L’enfance de G. n’a pas été des plus tendres. Placé en famille d’accueil entre six mois et treize ans, il a peu connu son père qu’un parcours déviant a immanquablement conduit en prison. 

Lui-même a commencé très jeune à flirter avec la délinquance. Et le bilan de sa jeune vie est déprimant. À 28 ans, Gino compte déjà trente-deux mentions sur son casier judiciaire. Un parcours émaillé de violences et de vols qui l’ont conduit à passer la moitié de ces dix dernières années derrière des barreaux. 


Jockey de profession, le jeune homme a échoué à Pau. C’est dans une cellule de la prison de cette cité des Pyrénées atlantiques qu’il purge, depuis un an, une peine de prison ferme pour un vol avec effraction. Une prison dont il s’est évadé, mardi dernier, à la faveur d’une sortie organisée juste devant la maison d’arrêt. Tandis qu’il participait à une activité accrobranche, il a prétexté une envie pressante pour fausser compagnie aux gardiens, monter dans un train et rejoindre le Loiret où il tente de renouer des liens affectifs avec son père malade.

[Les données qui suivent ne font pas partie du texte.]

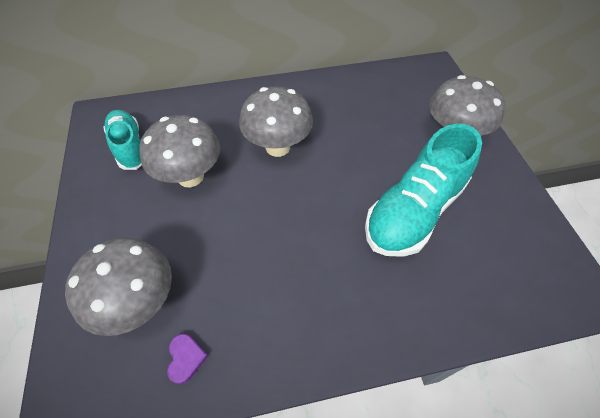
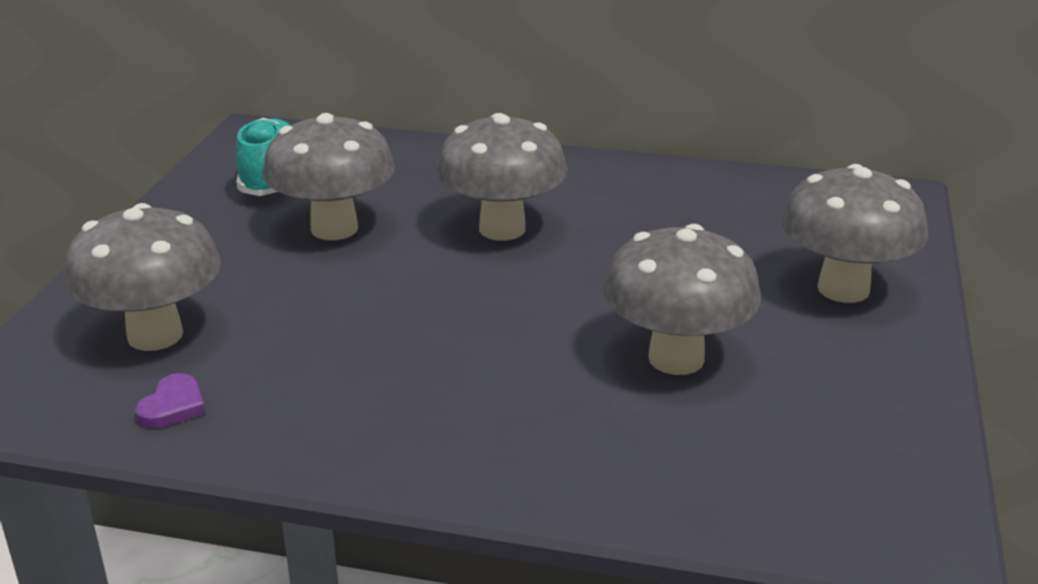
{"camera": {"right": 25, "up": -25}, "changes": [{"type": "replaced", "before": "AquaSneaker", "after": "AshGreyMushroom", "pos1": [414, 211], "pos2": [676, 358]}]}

Il a ensuite téléphoné au palais de justice d’Orléans où il a indiqué être prêt à se rendre. Gino souhaitait juste obtenir une faveur : être incarcéré au centre pénitentiaire de Saran où son père pourrait enfin lui rendre visite.

Vendredi, devant le tribunal correctionnel d’Orléans, où il répond d’évasion, le prévenu dit vouloir se réinsérer : « Les conneries, j’en ai un peu marre ».

Avant de réclamer dix-huit mois ferme, le procureur de la République rappelle qu’en 2011, Gino a déjà été condamné pour évasion. Un argument battu en brèche par la défense. « Oui, en 2011, il s’est sauvé, mais il n’avait pas l’intention de se rendre ; il a commis d’autres infractions pendant sa cavale et on l’a condamné à huit mois ! », tempête Me Thierry Caron.


Le tribunal ne va pas jusqu’à suivre les réquisitions sévères du parquet, mais il inflige tout de même dix mois ferme à Gino. Il s’attendait à moins. « La justice, elle ment ! Faute avouée, à demi pardonnée ? C’est pas vrai ! », proteste l’intéressé avant de lâcher, mécontent : « Faut pas se réinsérer ».


En attendant, Gino rejoint la prison… de Saran. "

source : La République du Centre - 2 juillet 2017

Cour d'assises du LOIRET - Septembre 2019

"Pour avoir tenté de tuer sa mère, une adolescente orléanaise est condamnée à six ans de prison

La cour d’assises des mineurs du Loiret a condamné, ce mercredi, une jeune femme de 20 ans à six ans de prison, pour avoir tenté de tuer sa mère lorsqu’elle avait 17 ans.
Cette sanction s’accompagne d’un suivi socio-judiciaire durant cinq ans, contraignant l’intéressée à suivre des soins. « C’est une décision satisfaisante », commentait l’avocat de la défense, Me Thierry Caron, après l’énoncé du verdict.

Détenue depuis trois ans, l’auteure des faits, à l’encontre de laquelle l’avocat général avait requis huit ans de prison, a été maintenue en prison. Les faits remontaient à la nuit du 15 au 16 août 2016, lorsque l’adolescente s’était emparée d’un couteau et avait tenté d’en asséner plusieurs coups à sa mère, dans l’appartement qu’occupait celle-ci à Orléans. La victime avait été blessée en tentant de parer les coups. Cette tentative d’assassinat faisait encourir la réclusion criminelle à perpétuité à l’accusée.
Toutefois, à l’issue de ce procès à huis clos, la cour d’assises a reconnu à l’intéressée l’excuse de minorité.

De fait, la peine maximum susceptible d’être prononcée n’était plus que de vingt ans. De surcroît, au regard des expertises psychiatriques, il est apparu, aux yeux de la cour, que le discernement de la jeune fille était altéré au moment des faits. Dans ce cas, la loi prévoit que le maximum encouru n’est plus que de treize ans".